A new guitarist, David Gilmour, was added to the lineup in late 1967 in the hopes of keeping pressure off Barrett and allowing him to stay in the group. Barrett’s decline continued, however, and he was officially removed from the group in April 1968. Gilmour took the reigns as lead guitarist, and Roger Waters stepped in to become the primary composer of new material. Their second album, released June of 1968, ultimately only featured one song from Barrett. Instead, the centerpiece would be the title track, “Saucerful of Secrets,” the first major track composed without Barrett. “The Massed Gadgets of Hercules,” a very early, alternative version of the song, is featured in a live BBC radio performance on volume two of the box set.

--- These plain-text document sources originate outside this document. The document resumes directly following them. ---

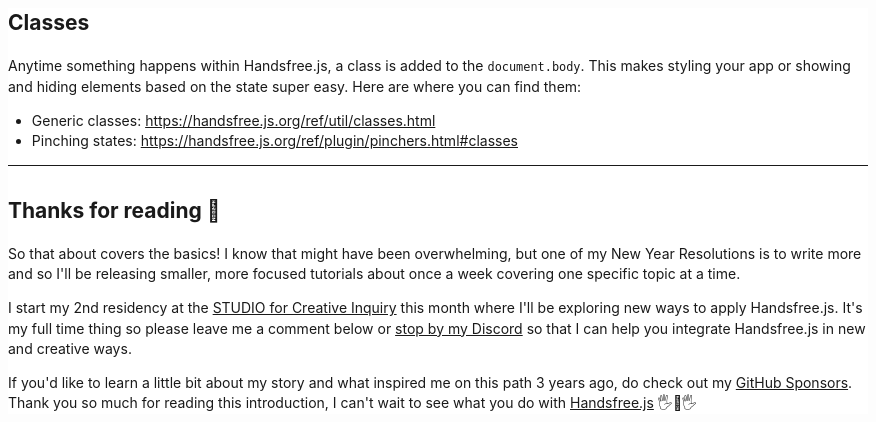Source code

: 
## Classes

Anytime something happens within Handsfree.js, a class is added to the `document.body`. This makes styling your app or showing and hiding elements based on the state super easy. Here are where you can find them:

- Generic classes: https://handsfree.js.org/ref/util/classes.html
- Pinching states: https://handsfree.js.org/ref/plugin/pinchers.html#classes

---

## Thanks for reading 🙏

So that about covers the basics! I know that might have been overwhelming, but one of my New Year Resolutions is to write more and so I'll be releasing smaller, more focused tutorials about once a week covering one specific topic at a time.

I start my 2nd residency at the [STUDIO for Creative Inquiry](https://studioforcreativeinquiry.org/) this month where I'll be exploring new ways to apply Handsfree.js. It's my full time thing so please leave me a comment below or [stop by my Discord](https://discord.gg/q96txF5Wf5) so that I can help you integrate Handsfree.js in new and creative ways. 

If you'd like to learn a little bit about my story and what inspired me on this path 3 years ago, do check out my [GitHub Sponsors](https://github.com/sponsors/midiblocks). Thank you so much for reading this introduction, I can't wait to see what you do with [Handsfree.js](https://handsfree.js.org) 🖐👀🖐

Now established in the lineup (Gilmour, Waters, Wright, Mason) that would last until the end of the 1970s, the band looked for ways to innovate following the loss of Barrett. They continued long-form instrumental experimentation, composed film soundtracks, and slowly but steadily improved their songwriting and production skills.

Comedian and writer Tom Scharpling comments, “They had ideas and they were steadily figuring out what worked.”

“None of the albums from 1968-72 are perfect. But their imperfection is exactly what makes these albums so great – they’re getting better each time out, to the point where 1972’s Meddle stands as the apex of their pre-Dark Side albums and could very well be their best album overall.”

Meddle and the 1972 film soundtrack Obscured By Clouds is where the sixth volume of the box set leaves off. Over the next year, they would take the slicker production and shorter song concepts developed on those two records and build The Dark Side of the Moon. Released in March 1973, it would go on to be one of the most successful rock records of all time. As they say, the rest is history.

The timeframe of 1965 to 1972 is certainly not one covered as often in the history of Pink Floyd (especially those early few years of 1965 to 1968). This November fans will finally get an official look back at that time period, in grand style.